### Exercise data:
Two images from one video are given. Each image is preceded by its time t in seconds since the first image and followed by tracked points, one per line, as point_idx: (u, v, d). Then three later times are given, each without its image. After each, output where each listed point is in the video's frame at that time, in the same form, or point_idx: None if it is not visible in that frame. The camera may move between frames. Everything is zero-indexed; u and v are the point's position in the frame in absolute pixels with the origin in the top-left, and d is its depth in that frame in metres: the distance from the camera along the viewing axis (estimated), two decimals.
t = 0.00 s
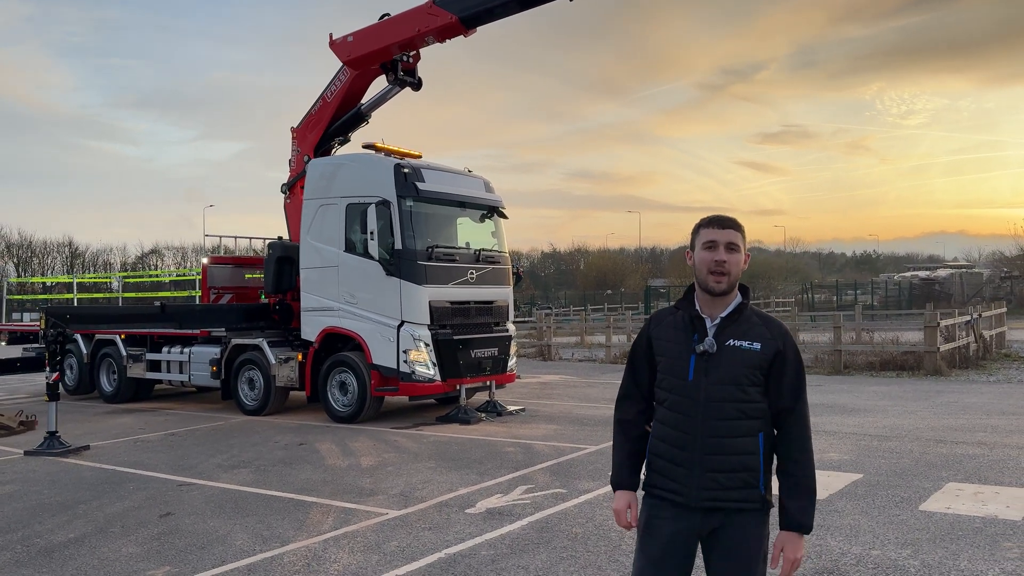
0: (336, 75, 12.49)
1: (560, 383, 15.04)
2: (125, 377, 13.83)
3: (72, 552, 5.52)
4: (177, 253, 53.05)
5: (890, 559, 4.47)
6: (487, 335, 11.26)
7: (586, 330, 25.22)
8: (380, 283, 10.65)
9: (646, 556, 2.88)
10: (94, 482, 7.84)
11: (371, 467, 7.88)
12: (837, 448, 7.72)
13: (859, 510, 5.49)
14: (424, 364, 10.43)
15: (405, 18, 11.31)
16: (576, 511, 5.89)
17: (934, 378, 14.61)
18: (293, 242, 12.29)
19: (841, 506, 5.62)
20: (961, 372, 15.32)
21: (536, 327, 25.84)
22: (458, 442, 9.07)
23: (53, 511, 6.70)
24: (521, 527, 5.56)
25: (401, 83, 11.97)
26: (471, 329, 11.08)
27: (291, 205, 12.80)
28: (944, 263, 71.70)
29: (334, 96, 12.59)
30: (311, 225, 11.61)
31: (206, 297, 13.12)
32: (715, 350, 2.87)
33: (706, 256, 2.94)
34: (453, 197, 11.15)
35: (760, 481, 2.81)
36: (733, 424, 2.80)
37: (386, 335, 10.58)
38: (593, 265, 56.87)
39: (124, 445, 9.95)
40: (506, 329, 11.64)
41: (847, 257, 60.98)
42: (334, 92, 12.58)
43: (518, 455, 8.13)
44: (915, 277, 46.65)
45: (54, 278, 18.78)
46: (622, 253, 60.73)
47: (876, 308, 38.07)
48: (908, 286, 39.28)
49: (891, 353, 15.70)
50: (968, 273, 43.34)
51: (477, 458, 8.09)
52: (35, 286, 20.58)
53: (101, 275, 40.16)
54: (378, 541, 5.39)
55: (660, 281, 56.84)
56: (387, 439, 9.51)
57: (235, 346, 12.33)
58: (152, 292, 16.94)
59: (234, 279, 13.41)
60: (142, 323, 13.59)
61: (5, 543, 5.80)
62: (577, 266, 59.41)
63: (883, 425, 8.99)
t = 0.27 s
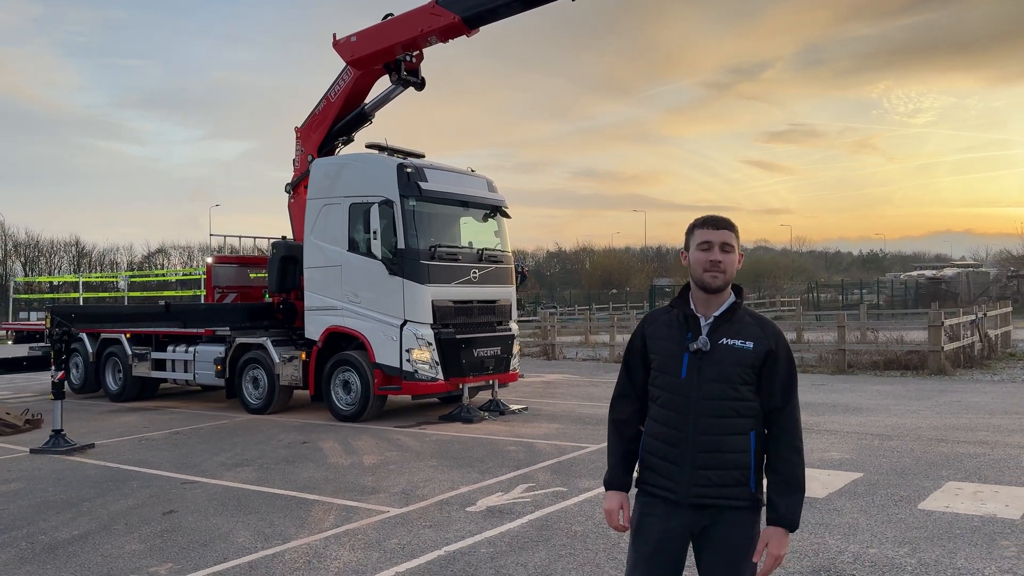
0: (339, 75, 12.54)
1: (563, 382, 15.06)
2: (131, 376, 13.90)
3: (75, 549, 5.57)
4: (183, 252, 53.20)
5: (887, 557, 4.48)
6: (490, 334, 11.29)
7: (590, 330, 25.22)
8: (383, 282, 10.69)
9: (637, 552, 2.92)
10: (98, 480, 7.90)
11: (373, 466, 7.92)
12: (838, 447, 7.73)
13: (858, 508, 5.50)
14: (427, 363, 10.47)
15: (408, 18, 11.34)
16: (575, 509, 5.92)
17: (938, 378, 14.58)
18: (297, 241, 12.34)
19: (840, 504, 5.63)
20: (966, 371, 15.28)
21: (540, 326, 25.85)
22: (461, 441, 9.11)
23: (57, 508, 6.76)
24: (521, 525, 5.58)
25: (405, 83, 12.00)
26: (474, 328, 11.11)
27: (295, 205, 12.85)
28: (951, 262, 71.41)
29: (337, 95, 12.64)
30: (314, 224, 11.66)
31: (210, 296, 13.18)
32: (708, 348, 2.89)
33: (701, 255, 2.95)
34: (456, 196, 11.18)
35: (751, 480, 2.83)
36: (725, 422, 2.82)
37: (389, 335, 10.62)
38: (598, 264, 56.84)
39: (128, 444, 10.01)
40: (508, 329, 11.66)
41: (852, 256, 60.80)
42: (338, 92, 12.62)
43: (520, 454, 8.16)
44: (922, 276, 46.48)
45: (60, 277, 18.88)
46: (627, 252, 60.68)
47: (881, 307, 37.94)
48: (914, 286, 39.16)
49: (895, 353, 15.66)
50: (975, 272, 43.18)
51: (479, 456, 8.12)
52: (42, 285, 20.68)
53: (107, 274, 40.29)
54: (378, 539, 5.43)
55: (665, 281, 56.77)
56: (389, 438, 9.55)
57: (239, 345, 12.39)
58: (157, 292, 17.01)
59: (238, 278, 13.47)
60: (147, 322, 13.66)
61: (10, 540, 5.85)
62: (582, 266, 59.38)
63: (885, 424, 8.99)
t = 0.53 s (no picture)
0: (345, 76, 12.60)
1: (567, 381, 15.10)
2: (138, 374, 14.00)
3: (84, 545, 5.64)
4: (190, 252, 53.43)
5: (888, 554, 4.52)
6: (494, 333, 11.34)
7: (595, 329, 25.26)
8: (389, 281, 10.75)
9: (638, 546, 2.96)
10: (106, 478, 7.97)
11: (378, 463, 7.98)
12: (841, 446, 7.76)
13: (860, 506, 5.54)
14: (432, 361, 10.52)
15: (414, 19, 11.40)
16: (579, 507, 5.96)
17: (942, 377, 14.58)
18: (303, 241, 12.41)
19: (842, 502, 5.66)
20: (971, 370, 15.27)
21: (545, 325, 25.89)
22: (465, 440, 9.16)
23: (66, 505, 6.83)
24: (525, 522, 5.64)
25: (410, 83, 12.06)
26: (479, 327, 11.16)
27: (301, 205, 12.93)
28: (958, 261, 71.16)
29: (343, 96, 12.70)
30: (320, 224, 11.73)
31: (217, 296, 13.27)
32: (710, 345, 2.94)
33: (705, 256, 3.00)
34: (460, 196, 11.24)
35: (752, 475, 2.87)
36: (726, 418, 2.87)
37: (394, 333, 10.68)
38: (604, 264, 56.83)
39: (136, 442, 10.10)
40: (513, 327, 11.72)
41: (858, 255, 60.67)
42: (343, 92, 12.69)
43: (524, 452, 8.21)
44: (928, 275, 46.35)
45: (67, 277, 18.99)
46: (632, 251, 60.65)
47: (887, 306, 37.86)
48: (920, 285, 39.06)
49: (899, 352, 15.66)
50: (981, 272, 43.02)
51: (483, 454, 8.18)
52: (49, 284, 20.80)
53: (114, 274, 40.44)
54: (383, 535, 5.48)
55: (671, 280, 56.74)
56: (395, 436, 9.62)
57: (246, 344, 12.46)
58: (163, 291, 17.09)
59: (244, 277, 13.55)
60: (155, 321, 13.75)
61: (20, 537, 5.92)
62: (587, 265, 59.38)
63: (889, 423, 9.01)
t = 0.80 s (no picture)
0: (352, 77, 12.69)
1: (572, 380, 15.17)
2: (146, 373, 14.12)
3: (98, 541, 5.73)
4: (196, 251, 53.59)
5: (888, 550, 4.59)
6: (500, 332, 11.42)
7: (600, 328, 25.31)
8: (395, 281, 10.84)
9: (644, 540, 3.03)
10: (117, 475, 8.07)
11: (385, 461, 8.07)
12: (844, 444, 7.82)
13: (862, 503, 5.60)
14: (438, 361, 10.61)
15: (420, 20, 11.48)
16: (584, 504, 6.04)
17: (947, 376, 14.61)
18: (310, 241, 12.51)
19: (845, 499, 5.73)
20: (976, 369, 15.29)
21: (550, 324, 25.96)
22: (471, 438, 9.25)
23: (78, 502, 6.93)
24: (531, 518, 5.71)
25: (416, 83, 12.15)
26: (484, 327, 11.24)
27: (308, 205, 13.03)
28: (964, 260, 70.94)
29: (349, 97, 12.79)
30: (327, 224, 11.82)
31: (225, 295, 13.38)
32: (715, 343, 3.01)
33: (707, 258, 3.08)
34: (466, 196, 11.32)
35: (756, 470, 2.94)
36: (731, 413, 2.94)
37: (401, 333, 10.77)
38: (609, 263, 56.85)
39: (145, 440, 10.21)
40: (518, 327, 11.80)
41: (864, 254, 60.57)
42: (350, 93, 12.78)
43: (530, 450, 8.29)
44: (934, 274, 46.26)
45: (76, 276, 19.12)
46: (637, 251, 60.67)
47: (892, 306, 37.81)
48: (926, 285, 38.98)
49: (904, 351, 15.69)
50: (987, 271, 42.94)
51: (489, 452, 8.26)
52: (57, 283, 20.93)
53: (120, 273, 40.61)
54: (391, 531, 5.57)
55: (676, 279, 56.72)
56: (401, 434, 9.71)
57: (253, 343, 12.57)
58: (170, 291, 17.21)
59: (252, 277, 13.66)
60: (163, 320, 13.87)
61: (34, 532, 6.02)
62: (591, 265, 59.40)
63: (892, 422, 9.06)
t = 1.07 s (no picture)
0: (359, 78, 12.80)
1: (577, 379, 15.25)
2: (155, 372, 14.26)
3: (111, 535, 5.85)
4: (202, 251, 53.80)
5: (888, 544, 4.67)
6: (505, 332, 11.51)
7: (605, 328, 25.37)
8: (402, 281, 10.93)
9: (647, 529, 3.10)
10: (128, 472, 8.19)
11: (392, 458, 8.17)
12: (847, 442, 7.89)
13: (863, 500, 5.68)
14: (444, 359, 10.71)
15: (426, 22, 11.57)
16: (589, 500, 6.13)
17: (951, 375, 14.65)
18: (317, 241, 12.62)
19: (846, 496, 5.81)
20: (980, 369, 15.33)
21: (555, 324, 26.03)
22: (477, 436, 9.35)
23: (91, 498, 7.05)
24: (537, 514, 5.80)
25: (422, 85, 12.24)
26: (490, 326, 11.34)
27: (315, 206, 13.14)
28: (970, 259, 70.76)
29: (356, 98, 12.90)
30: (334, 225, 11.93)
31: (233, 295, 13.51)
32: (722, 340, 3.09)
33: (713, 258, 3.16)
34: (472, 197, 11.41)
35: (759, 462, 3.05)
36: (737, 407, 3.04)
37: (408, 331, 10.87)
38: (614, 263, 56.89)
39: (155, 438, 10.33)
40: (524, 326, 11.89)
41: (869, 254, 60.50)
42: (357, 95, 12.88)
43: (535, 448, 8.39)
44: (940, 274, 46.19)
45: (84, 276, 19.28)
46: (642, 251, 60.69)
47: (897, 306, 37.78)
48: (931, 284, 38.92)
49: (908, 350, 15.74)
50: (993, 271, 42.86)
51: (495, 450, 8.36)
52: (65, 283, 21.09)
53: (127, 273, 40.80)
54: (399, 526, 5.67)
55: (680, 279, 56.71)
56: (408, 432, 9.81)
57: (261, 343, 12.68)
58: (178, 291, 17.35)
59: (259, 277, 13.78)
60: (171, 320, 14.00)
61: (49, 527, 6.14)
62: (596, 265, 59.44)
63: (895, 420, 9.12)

### What is being asked:
Although pictures appear among the entries, please set down only the lines from the one with "20: (961, 372, 15.32)" up to and including the one with "45: (60, 277, 18.88)", word for word.

### Solution:
20: (961, 372, 15.32)
21: (536, 327, 25.84)
22: (458, 442, 9.07)
23: (53, 511, 6.70)
24: (521, 527, 5.56)
25: (401, 83, 11.97)
26: (471, 329, 11.08)
27: (291, 205, 12.80)
28: (944, 263, 71.70)
29: (334, 96, 12.59)
30: (311, 225, 11.61)
31: (206, 297, 13.12)
32: (715, 350, 2.87)
33: (706, 256, 2.94)
34: (453, 197, 11.15)
35: (760, 481, 2.81)
36: (733, 424, 2.80)
37: (386, 335, 10.58)
38: (593, 265, 56.87)
39: (124, 445, 9.95)
40: (506, 329, 11.64)
41: (847, 257, 60.98)
42: (334, 92, 12.58)
43: (518, 455, 8.13)
44: (915, 277, 46.65)
45: (54, 278, 18.78)
46: (622, 253, 60.73)
47: (876, 308, 38.07)
48: (908, 286, 39.28)
49: (891, 353, 15.70)
50: (968, 273, 43.34)
51: (477, 458, 8.09)
52: (35, 286, 20.58)
53: (101, 275, 40.16)
54: (378, 541, 5.39)
55: (660, 281, 56.84)
56: (387, 439, 9.51)
57: (235, 346, 12.33)
58: (152, 292, 16.94)
59: (234, 279, 13.41)
60: (142, 323, 13.59)
61: (5, 543, 5.80)
62: (577, 266, 59.41)
63: (883, 425, 8.99)
t = 0.27 s
0: (339, 75, 12.54)
1: (563, 382, 15.06)
2: (131, 376, 13.90)
3: (75, 549, 5.57)
4: (183, 252, 53.20)
5: (887, 557, 4.48)
6: (490, 334, 11.29)
7: (590, 330, 25.22)
8: (383, 282, 10.69)
9: (637, 552, 2.92)
10: (98, 480, 7.90)
11: (373, 466, 7.92)
12: (838, 447, 7.73)
13: (858, 508, 5.50)
14: (427, 363, 10.47)
15: (408, 18, 11.34)
16: (575, 509, 5.92)
17: (938, 378, 14.58)
18: (297, 241, 12.34)
19: (840, 504, 5.63)
20: (966, 371, 15.28)
21: (540, 326, 25.85)
22: (461, 441, 9.11)
23: (57, 508, 6.76)
24: (521, 525, 5.58)
25: (405, 83, 12.00)
26: (474, 328, 11.11)
27: (295, 205, 12.85)
28: (951, 262, 71.41)
29: (337, 95, 12.64)
30: (314, 224, 11.66)
31: (210, 296, 13.18)
32: (708, 348, 2.89)
33: (701, 255, 2.95)
34: (456, 196, 11.18)
35: (751, 480, 2.83)
36: (725, 422, 2.82)
37: (389, 335, 10.62)
38: (598, 264, 56.84)
39: (128, 444, 10.01)
40: (508, 329, 11.66)
41: (852, 256, 60.80)
42: (338, 92, 12.62)
43: (520, 454, 8.16)
44: (922, 276, 46.48)
45: (60, 277, 18.88)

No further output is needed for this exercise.